A card to remember
One store in New York still creates greeting cards the old-fashioned way
Some mornings, Robert Warner takes an Ibuprofen before going to work. The craftsman does take pleasure in printing cards every day, but he sometimes needs painkillers for his right knee. “At 55, it’s not bending as easily as it once did,” he says.
Warner uses his knee for pumping treadles of manually operated, 19th-century letterpress machines. He hand prints everything from stationery to notebooks at Bowne & Co. Stationers, a shop in downtown Manhattan owned by the South Street Seaport Museum. Christmas and Valentine’s Day are Warner’s busiest periods. Around those times, he prints thousands of holiday, greeting and love cards.

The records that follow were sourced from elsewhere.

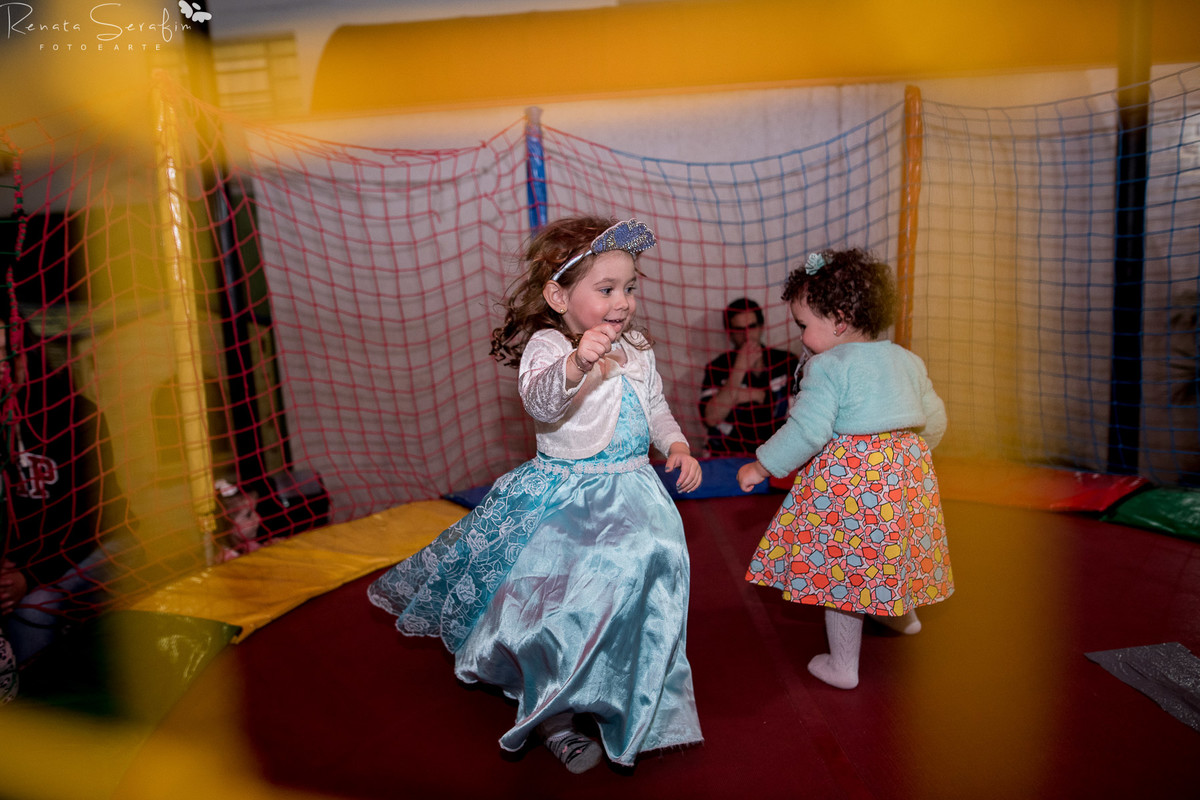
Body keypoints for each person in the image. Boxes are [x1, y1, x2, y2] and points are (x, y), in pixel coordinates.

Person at [368, 216, 703, 773]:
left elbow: (656, 406)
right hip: (564, 498)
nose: (622, 301)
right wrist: (578, 361)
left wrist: (676, 444)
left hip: (632, 491)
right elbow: (542, 403)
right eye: (606, 289)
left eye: (630, 287)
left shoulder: (638, 346)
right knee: (557, 607)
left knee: (646, 577)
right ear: (558, 295)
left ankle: (631, 690)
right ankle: (553, 718)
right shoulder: (549, 344)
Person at [736, 248, 952, 690]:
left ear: (837, 320)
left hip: (852, 483)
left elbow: (808, 430)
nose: (801, 337)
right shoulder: (908, 360)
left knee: (843, 569)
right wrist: (909, 459)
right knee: (891, 551)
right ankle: (903, 620)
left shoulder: (829, 365)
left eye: (803, 326)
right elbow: (936, 419)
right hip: (903, 474)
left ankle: (843, 666)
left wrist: (762, 465)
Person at [0, 315, 139, 669]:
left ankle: (46, 711)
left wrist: (29, 576)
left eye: (7, 354)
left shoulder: (75, 412)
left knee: (34, 606)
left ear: (26, 353)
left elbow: (89, 518)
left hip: (101, 542)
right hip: (26, 559)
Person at [700, 297, 801, 456]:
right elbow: (711, 418)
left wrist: (754, 396)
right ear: (730, 333)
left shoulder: (786, 361)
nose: (747, 335)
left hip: (779, 455)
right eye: (739, 329)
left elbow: (800, 414)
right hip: (726, 455)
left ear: (761, 327)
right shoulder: (717, 367)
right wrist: (739, 368)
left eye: (752, 327)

Letterpress is a printing method that dates back to Gutenberg in the 15th century. The printing uses reusable blocks with engraved images and texts. The blocks are set in a machine with ink and paper and pressed together, leaving an imprint of the block on the paper. Each print is unique, with ink settling differently on every card. “People appreciate the hand quality of the printing. It leaves a slight kiss to the page,” he says.
Warner uses designs from the museum’s collection that date back to the 1800s. Once the press is set up, he can print 400 cards an hour at top speed. After the ink dries, Warner carefully sprinkles a pinch of glitter on some of the cards as a final touch. He then leaves them to dry on racks behind the counter.
For Valentine’s Day, he prints hundreds of cards depicting things like cupids, hearts and flowers. One of the most popular motives is that of the word “love,” featuring the letters LO – with the O tilted sideways – stacked over the letters VE, as it is depicted in Robert Indiana’s famous Manhattan sculpture.
Warner says his clients like celebrating special occasions traditionally – including writing and receiving letters. After the shop closed for seven months in 2011 because of a budget crisis at the Seaport Museum, his loyal patrons came in with cookies and sent wine at the reopening last October.
For Valentine’s Day, Warner plans to hold a workshop where people will make unique gifts for their loved ones. They will design their own cards by assembling several print pieces into a collage of motifs.
Bowne & Co. cards cost $3 each, comparable to the price of mass-produced cards. The store has no website, and cards are not sold anywhere online.